Nope, it’s not the Borg we’re talking about, but the Blog – weblog, that is.
And the resistance was mine.
It’s not that I’m a computer-phobe. Really. I’ve been using the little buggers since – well, let’s just say I remember punch cards and TRS-80s. Growing up with a dad who programmed and designed computers for the U.S. Air Force, I became quite familiar with technology. And my first publishing job was with a small-press niche magazine, where I learned to edit, design and lay-out the publication (ever tried page layout in DOS? Not a pretty sight). And even when desktop publishing programs were available (think FrontPage and Microsoft Publisher), they were so fraught with bugs and freezing problems that one small monthly issue took six days to complete, and more start-overs than I like to remember.
In fact, looking back, I wonder how we managed to put out a monthly magazine stuffed with stories, columns, and poetry, not to mention original art, without e-mail, digital files, and P2P file-sharing. Oh, I remember – we used the U.S. Postal Service (snail mail to the Gen Yrs out there), computer disks, typewriters (I re-typed more manuscripts than … well, there were a lot), and pen-and-ink drawings. Scanning was in its infancy, and software prohibitively expensive, so we relied on half-toning photos and artwork, cut and pasted onto pages covered with lines and grids (now you know where the term “blue-penciling” a manuscript came from – the blue kept the lines and comments from reproducing in old copiers and printing presses). Graphic design involved actual writing implements. And we walked 15 miles to work uphill both ways in blinding snowstorms …
So it wasn’t the technology that raised my stubborn gene. It was the idea that any idiot with an Internet connection and the dim dream of being a writer could actually command the attention of the world as a … writer. Or a journalist, which is worse, because I actually went to school and earned a degree to be a journalist, and some of the so-called reporting I saw, and still see, was miles away from objective, researched, and well written.
Writing is – or should be – a contemplative process.
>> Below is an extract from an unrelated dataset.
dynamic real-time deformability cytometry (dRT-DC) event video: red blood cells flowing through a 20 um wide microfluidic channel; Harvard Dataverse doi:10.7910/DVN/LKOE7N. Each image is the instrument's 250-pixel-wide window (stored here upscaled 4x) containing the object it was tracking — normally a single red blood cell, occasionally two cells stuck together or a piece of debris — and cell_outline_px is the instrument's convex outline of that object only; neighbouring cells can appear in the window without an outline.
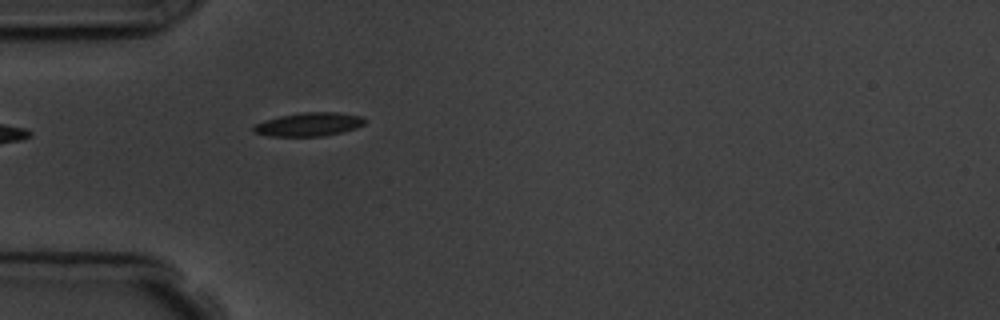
{"species": "common noctule bat (a hibernating species)", "species_latin": "Nyctalus noctula", "temperature_condition": "room temperature", "stored_images_in_passage": 1, "camera_frame_rate_fps": 3000, "um_per_image_px": 0.085, "animal": {"sex": "male", "body_mass_g": 19.5, "forearm_length_mm": 54.6}, "frame": {"image": 1, "passage_image": 1, "time_ms": 0.0, "image_size_px": [1000, 320], "cell_outline_px": [[364, 124], [356, 128], [324, 136], [268, 136], [252, 132], [252, 128], [256, 124], [264, 120], [280, 116], [300, 112], [336, 112], [364, 116]], "centroid_in_image_um": [26.23, 10.56], "position_along_channel_um": 58.8, "area_um2": 15.32}}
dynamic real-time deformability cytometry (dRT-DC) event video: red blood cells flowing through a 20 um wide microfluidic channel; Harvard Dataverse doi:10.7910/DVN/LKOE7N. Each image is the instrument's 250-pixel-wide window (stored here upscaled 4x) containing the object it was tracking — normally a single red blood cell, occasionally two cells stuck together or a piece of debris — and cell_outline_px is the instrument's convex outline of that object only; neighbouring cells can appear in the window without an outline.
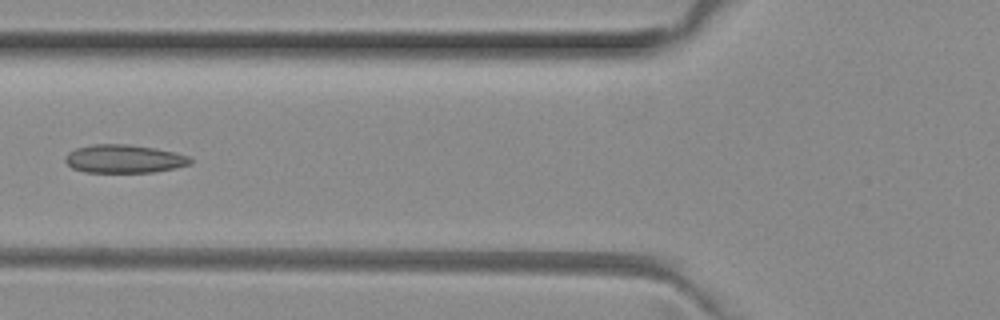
{"species": "common noctule bat (a hibernating species)", "species_latin": "Nyctalus noctula", "temperature_condition": "room temperature", "stored_images_in_passage": 6, "camera_frame_rate_fps": 3000, "um_per_image_px": 0.085, "animal": {"sex": "female", "body_mass_g": 29.2, "forearm_length_mm": 56.3}, "frame": {"image": 1, "passage_image": 5, "time_ms": 1.333, "image_size_px": [1000, 320], "cell_outline_px": [[192, 164], [176, 168], [156, 172], [84, 172], [72, 168], [64, 160], [68, 152], [76, 148], [92, 144], [128, 144], [156, 148], [176, 152], [192, 156]], "centroid_in_image_um": [10.6, 13.5], "position_along_channel_um": 115.2, "area_um2": 20.92}}
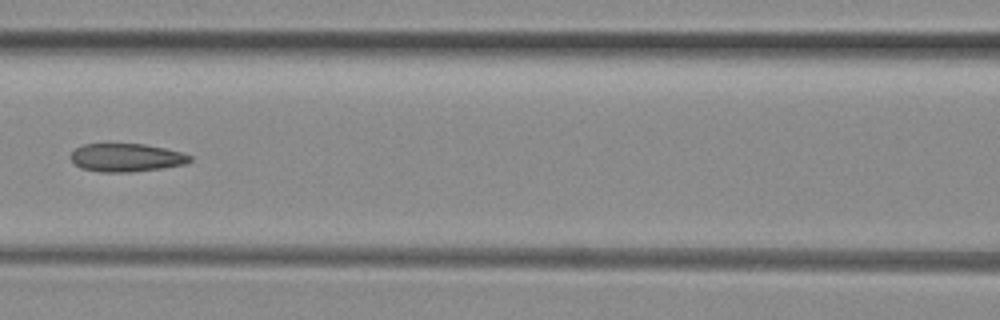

We think a thought, we see the words that illustrate that thought, we place them on paper and edit them very carefully before we send them out to the world. I have spent the last 30 years of my life honing my craft, constantly learning new things, updating skills, making an effort to produce quality product that reflects well on me and my fellow writers. But when you can just barf out words with no thought, when your every opinion and thought and ranting is immediately at the disposal of anyone with a computer and wi fi, what
does that do to the words? How special are they (and by extension, me and anyone else who strives to put them together) when any idiot can call him- or herself a writer?
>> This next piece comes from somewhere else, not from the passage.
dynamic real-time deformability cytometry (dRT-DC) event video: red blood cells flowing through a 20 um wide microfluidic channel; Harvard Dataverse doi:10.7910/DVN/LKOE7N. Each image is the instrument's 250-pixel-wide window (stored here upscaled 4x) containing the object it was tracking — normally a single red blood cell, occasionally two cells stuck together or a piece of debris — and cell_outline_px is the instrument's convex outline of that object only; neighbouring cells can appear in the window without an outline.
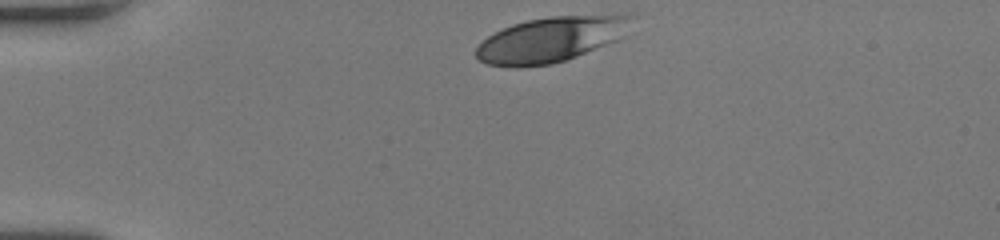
{"species": "human", "species_latin": "Homo sapiens", "temperature_condition": "room temperature", "stored_images_in_passage": 32, "camera_frame_rate_fps": 3000, "um_per_image_px": 0.085, "donor": {"sex": "female"}, "frame": {"image": 1, "passage_image": 1, "time_ms": 0.0, "image_size_px": [1000, 240], "cell_outline_px": [[636, 16], [616, 40], [576, 56], [552, 64], [488, 64], [480, 60], [476, 56], [476, 48], [488, 36], [512, 24], [528, 20], [552, 16]], "centroid_in_image_um": [46.79, 3.33], "position_along_channel_um": 38.2, "area_um2": 38.96}}
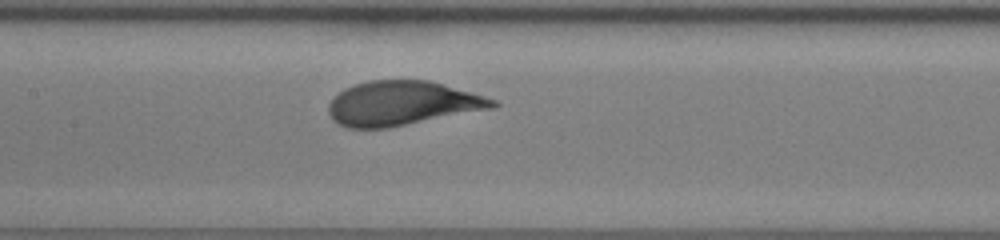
{"frame": {"image": 2, "passage_image": 15, "time_ms": 4.667, "image_size_px": [1000, 240], "cell_outline_px": [[500, 104], [492, 108], [384, 128], [348, 128], [332, 120], [328, 112], [328, 104], [344, 88], [368, 80], [428, 80], [484, 96], [496, 100]], "centroid_in_image_um": [34.14, 8.77], "position_along_channel_um": 173.3, "area_um2": 41.79}}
And just how seriously do editors and publishers take these fools, anyway? Isn’t it possible that by jumping on the bandwagon, I would be seen as just another rant in a storm of raves? Where would my credibility go? Would I have any? And, as my brethren in Hollywood are quick to point out, in the end, that’s really all we writers have, our credibility, our good name. Otherwise, branding would still apply only to identifying cattle.
So I ignored the blog tsunami. I sneered at those would-be WRITERS (said in a breathless and totally undignified tone).
Silly me, to think I can ignore trends. Just like those who thought television would never catch on, who laughed at the Wright brothers, Henry Ford, and Bill Gates, I’ve been hoist on my own petard and shown to be, if not stupid, at least woefully out of touch. Or unhip, my daughters like to point out.
The Internet is the new “Who’s Who,” with potential employers and clients and even mates Googling for info on the people they meet. When I manage to get a potential client to meet with me, or an interview for a “real job,” they ask: What’s your blog called? I couldn’t find it. What’s your Web presence?”
And after that fish-out-of-water gasp (you know the look I’m describing), I have to come up with some lame excuse (like, my ISP ate it, or my Web master gave me a note or something). It’s not good, believe me.
So, consider me a member of the band(wagon).
I did a gig as an opinion columnist for a year, and that was where my sarcastic and warped sense of humour stood me in good stead. No one wants to read about how anyone else is dealing with life, unless the writer can make them laugh. I seemed to have a knack of poking fun at everything (and I didn’t let myself off the hook – I’m my own worst critic). Being the mother of teenage girls and trying to remember how to be an adult in the working world after taking about 14 years off is trying, but it can be very funny – if you know how to find goofiness in every situation. Since I would probably make jokes at my own funeral (and don’t be surprised if I write the script for that before I shuffle off to wherever it is old writers go), so finding amusement in a very bright child who takes the motto “High Potential, Low Achiever” as a personal badge of courage isn’t difficult.